Index design on a table where the primary key is not clustered

  • Am I corrrect that in the case of a table where the primary key is not clustered (instead the table is clustered on a single column which is not unique but has frequent searches), that:

    1) There may be utility having another nonclustered index on the primary key column with columns in the “include” list (possibly all or nearly all columns) to avoid lookups on the clustered index. But it does not make sense to have additional columns in the index list (as opposed to the include list) since the pk column is unique anyway.

    2) There is no benefit having additional indexes that start with the column used in the clustered index.

    Assume the table is searched as part of multiple table joins much more often than inserted/updated.

  • The answer to this type of question is always "it depends".

    For #1, yes, a covering index that includes additional columns may improve some query scenarios by preventing a bookmark lookup.

    For #2, an additional non-clustered index that starts with the same column as the clustered index may be useful, if it is covering, and if the index is relatively narrow and represents less disk IO than using the clustered index pages

  • Even if it IS unique, there may be some usefuleness in having an index with the PK and other columns in the key part of the index. The key part of the index helps when the parts are used in the FROM, WHERE, ORDER BY or GROUP BY; the included fields don't play into that at all unless the field it being used in a function inside of those clauses (not the greates of ideas, but sometimes you're stuck).

    So, ...

    Select

    a.a1,

    a.a2,

    b.*

    from

    a

    inner join b on a.id=b.id

    ORDER BY a.datefield

    ..would likely benefit from

    create UNIQUE INDEX ix_a on a(id,datefield) include (a1,a2)

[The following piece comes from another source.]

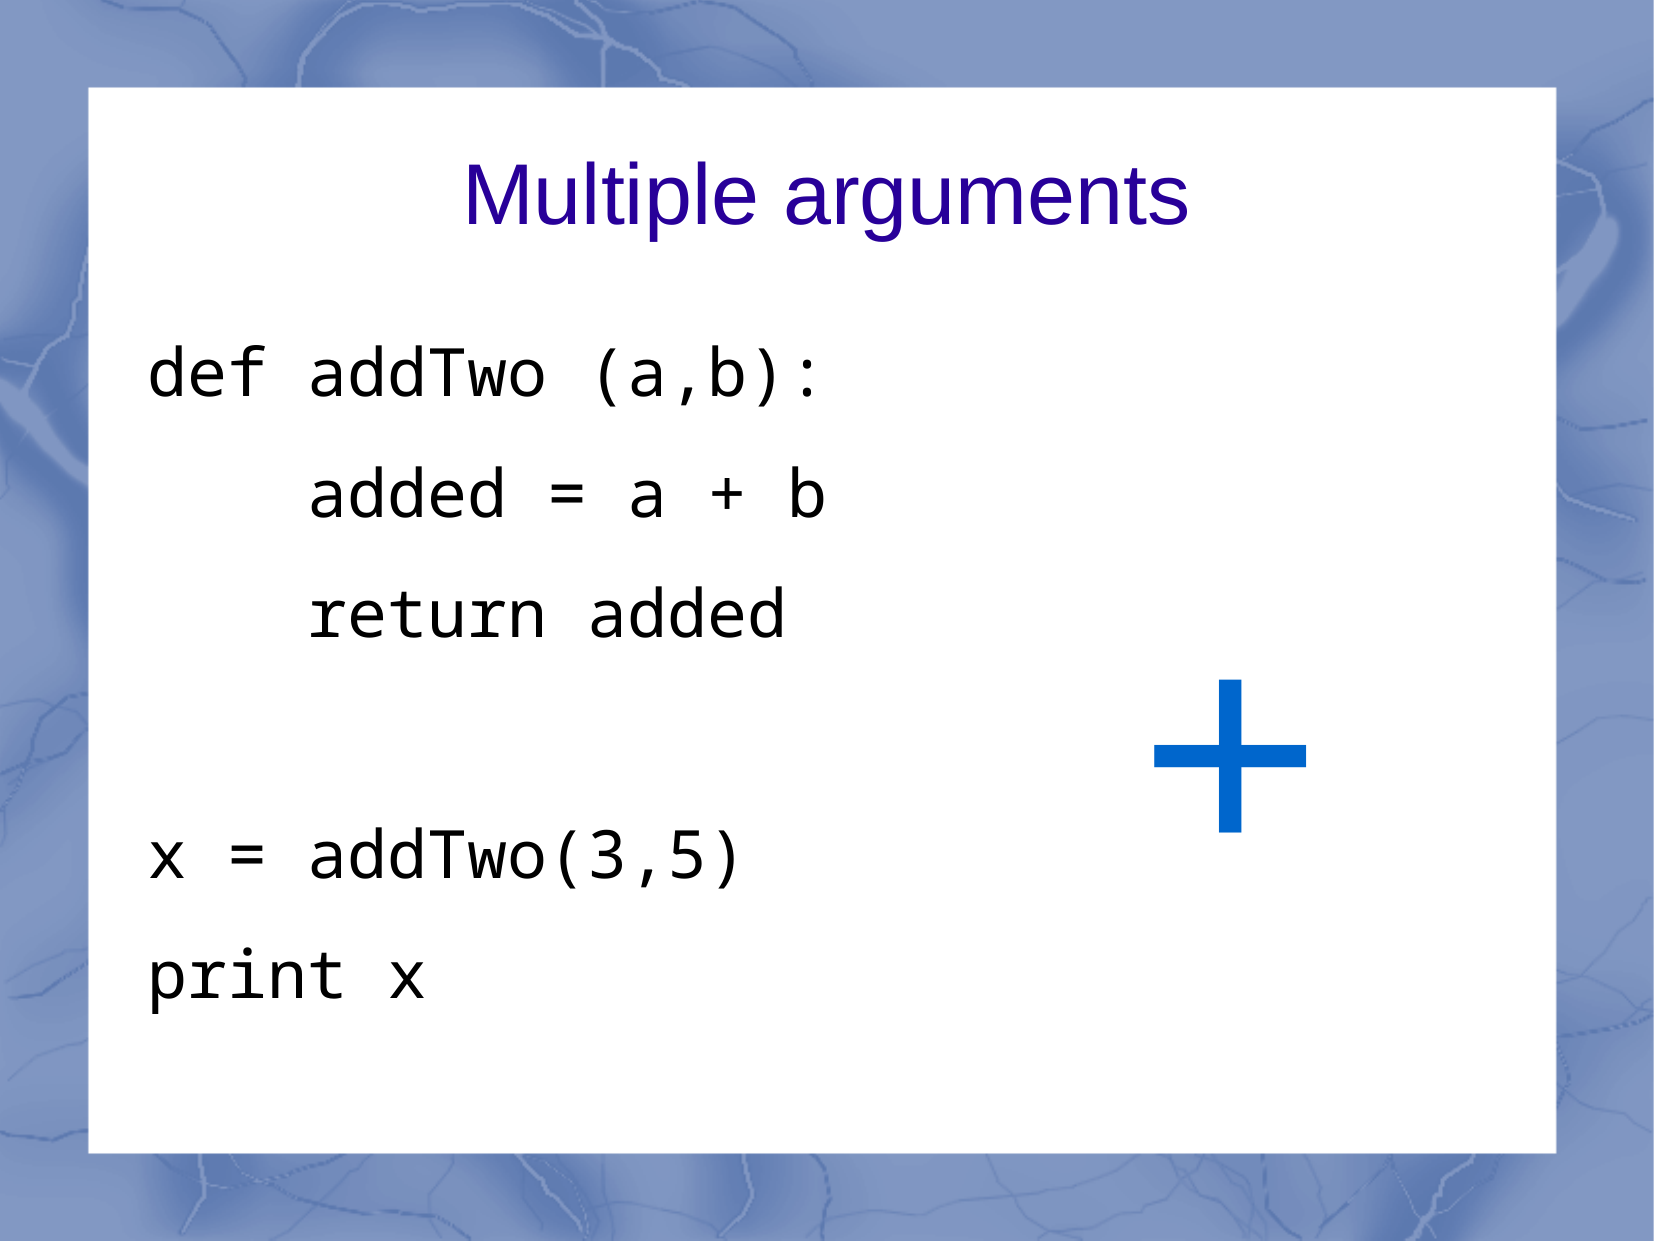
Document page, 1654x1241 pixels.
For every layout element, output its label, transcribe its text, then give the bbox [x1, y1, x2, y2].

    assuming table a has other fields that are not being shown.

    Of course - I'd usually also have an index with only the PK in the key (and perhaps some stuff in the include).

    ----------------------------------------------------------------------------------
    Your lack of planning does not constitute an emergency on my part...unless you're my manager...or a director and above...or a really loud-spoken end-user..All right - what was my emergency again?

  • If you have a primary key constraint defined as nonclustered, you already have an index on that column, so no worries there.

    Yes, you don't have to include the clustered index column as the leading edge for other indexes. If you have a one column index and a query that includes the column from the clustered index and the one column, I'm pretty sure that should be a covering index seak operation.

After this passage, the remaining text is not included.